Now that he’s worked his way west to the Twin Cities, Gordon resides a little closer to his adopted American family in Oregon. That family connection grew out of a trip he made to Mexico as a teenager. As part of the program, he met a nun from Oregon, Sister Juanita Villarreal, who connected him to a family with a dairy farm in Oregon. Gordon, big city kid that he was, had longed to work on a dairy farm. So when the opportunity to spend a summer with the cows on a farm near Hillsboro, Oregon, came up, he jumped.

“I learned how to milk cows and shingle roofs. It was great,” he says.

He also learned something about Catholic convent life. While on the farm, he visited Sister Juanita and the other nuns at the convent often. One day, he found himself out on a date with two girls from the convent’s parochial school body. The “date” was a suggestion from a sister at the convent; the girls, Adele and Betsy, took him to see the local dog races, thinking that would be of interest to an Easterner such as himself.

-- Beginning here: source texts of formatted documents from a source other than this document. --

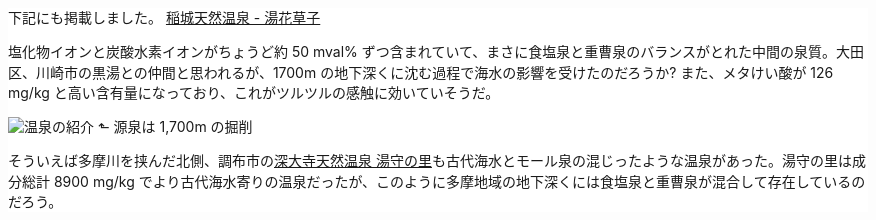 下記にも掲載しました。
[稲城天然温泉 - 湯花草子](https://yu-soushi.net/analysis/inagitennenonsen-2)

塩化物イオンと炭酸水素イオンがちょうど約 50 mval% ずつ含まれていて、まさに食塩泉と重曹泉のバランスがとれた中間の泉質。大田区、川崎市の黒湯との仲間と思われるが、1700m の地下深くに沈む過程で海水の影響を受けたのだろうか? また、メタけい酸が 126 mg/kg と高い含有量になっており、これがツルツルの感触に効いていそうだ。

![温泉の紹介](https://yu.xaxxi.net/content/images/2021/03/PSX_20210221_204243-1.jpg)
&#x2B11; 源泉は 1,700m の掘削

そういえば多摩川を挟んだ北側、調布市の[深大寺天然温泉 湯守の里](https://yu.xaxxi.net/2020-6-5-jindaiji/)も古代海水とモール泉の混じったような温泉があった。湯守の里は成分総計 8900 mg/kg でより古代海水寄りの温泉だったが、このように多摩地域の地下深くには食塩泉と重曹泉が混合して存在しているのだろう。


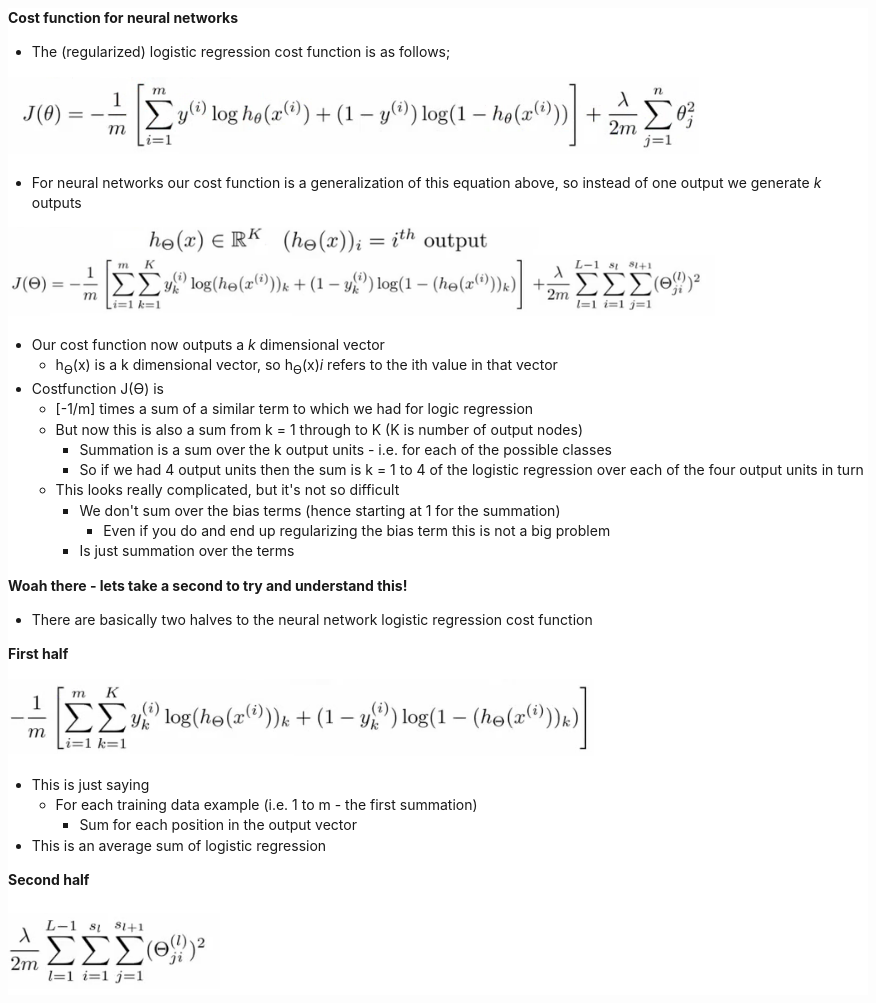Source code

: **Cost function for neural networks**

- The (regularized) logistic regression cost function is as follows;

![](09_Neural_Networks_Learning_files/Image_2.png)

- For neural networks our cost function is a generalization of this equation above, so instead of one output we generate _k_ outputs

![](09_Neural_Networks_Learning_files/Image_3.png)

- Our cost function now outputs a *k* dimensional vector
  - h<sub>Ɵ</sub>(x) is a k dimensional vector, so h<sub>Ɵ</sub>(x)_i_ refers to the ith value in that vector
- Costfunction J(Ɵ) is
  - \[-1/m\] times a sum of a similar term to which we had for logic regression
  - But now this is also a sum from k = 1 through to K (K is number of output nodes)
    - Summation is a sum over the k output units - i.e. for each of the possible classes
    - So if we had 4 output units then the sum is k = 1 to 4 of the logistic regression over each of the four output units in turn
  - This looks really complicated, but it's not so difficult
    - We don't sum over the bias terms (hence starting at 1 for the summation)
      - Even if you do and end up regularizing the bias term this is not a big problem
    - Is just summation over the terms

**Woah there - lets take a second to try and understand this!**

- There are basically two halves to the neural network logistic regression cost function

**First half**

![](09_Neural_Networks_Learning_files/Image_4.png)

- This is just saying
  - For each training data example (i.e. 1 to m - the first summation)
    - Sum for each position in the output vector
- This is an average sum of logistic regression

**Second half**

![](09_Neural_Networks_Learning_files/Image_5.png)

Betsy had career interests in drama, but Adele stayed on to join the order, and today serves as president of the corporation that oversees the convent’s ministries. She is, of course, still a close friend to Gordon, as much a member of his greatly extended family as is the family of his former hosts on the dairy farm. Gordon reconnected with the Oregon friends and family last year, on a visit that included a trip to the St. Paul Rodeo, in St. Paul, Oregon.

His dairy farming days also held him in good stead on a trip he and his wife made to New Zealand some years back. Delayed en route by a herd of cattle crossing the highway way out in the outback, Gordon had nothing else to do but get out of the car and start chatting with the owner of the cattle, a local dairy farmer. Gordon’s dairy farming background provided a common ground for discussion, and soon enough the farmer had invited the Gordons over for dinner that night.

Gordon and his wife continue to stay in touch with New Zealanders they befriended on that trip, part of the couple’s ever-expanding global family.

Global ambitions for Mitchell Hamline too

Gordon hopes to expand international travel opportunities for students at Mitchell Hamline too. The school partners with other law schools that have programs in Malta, Galway (Ireland) and Chile, to offer reciprocal international studies programs between Mitchell Hamline and the various schools. Mitchell Hamline also offers its own programs in London, Jerusalem, and elsewhere.

Most recently, Gordon visited Norway on a mission to strengthen ties between Mitchell Hamline and its Norwegian counterparts. He fired up his linguistic skills for the trip, acquiring a rudimentary knowledge of the Norse country language so that he could speak a few words in the native tongue. The work paid off with an enhanced relationship with law schools in Tromsø and Bergen and with Tromsø’s promise to start sending students to study at Mitchell Hamline. Mitchell Hamline will also offer its students the opportunity to study in the Norwegian schools. A summer school program to send Mitchell Hamline students, and possibly some Minnesota judges, to Bergen for comparative criminal law studies is also under discussion.

What’s next on the travel horizon for Gordon? The World Atlas suggests that the world held 194 countries in 2016; the United Nations lists 193 members. If Gordon has set foot in about 60 countries, then he and his wife still have some work — pleasurable work, to be sure — to do to get to even the half-way mark.